Millsap has been the starter at power forward for the last three seasons, and he has been great. His RPM ranks at the power forward position over the last three years have been stellar:
2017-18: +1.54 (13th among power forwards)
2018-19: +4.31 (1st among power forwards)
2019-20: +0.34 (17th among power forwards)
Those are great overall marks, and even though Millsap has had injury issues, his impact has remained relatively constant. What Denver has to what out for is if a strong regression is about to come for the veteran. Millsap just turned 35 this year, and his minutes per game have trended down in every season since coming to Denver. Only four players were consistent starters in their age 35 season or older this year: LeBron James, Marc Gasol, J.J. Redick, and Carmelo Anthony. It’s unlikely that Gasol or Redick will be starting for much longer, and Anthony probably shouldn’t be starting in the first place. LeBron...is LeBron.

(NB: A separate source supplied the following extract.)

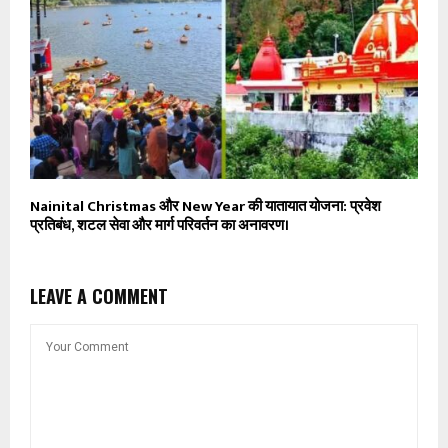
Nainital Christmas और New Year की यातायात योजना: प्रवेश
प्रतिबंध, शटल सेवा और मार्ग परिवर्तन का अनावरण।
LEAVE A COMMENT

With the Nuggets having such a young core centered around Jokic, Murray, and potentially Michael Porter Jr. going forward, the Nuggets need answers in both the short term and long term. It’s possible that Millsap would be a capable starter for the Nuggets next year, but it’s also possible that he experiences a drop-off in effectiveness and plays more like Carmelo Anthony or Andre Iguodala rather than Marc Gasol or J.J. Redick.
In the 21 games that Millsap missed this past year, the Nuggets posted a record of 16-5. Several of those were single digit victories against middling competition and were unimpressive, but Denver also netted some impressive wins. From games against the Milwaukee Bucks and Utah Jazz on short rest, to Kawhi Leonard and the Los Angeles Clippers, to a full New Orleans Pelicans squad with Zion Williamson and Brandon Ingram, the Nuggets found ways to win without Millsap (and sometimes Murray) on the floor.
All of this to say, the Nuggets have a difficult decision at power forward compounded by salary cap concerns. Millsap and Grant are good players in different ways, and Millsap was more effective in his minutes this year. Going forward, that separation may not sustain, and the Nuggets must make the right decision if they want to be the best team they possibly can.
Should Millsap be part of that vision? It remains to be seen.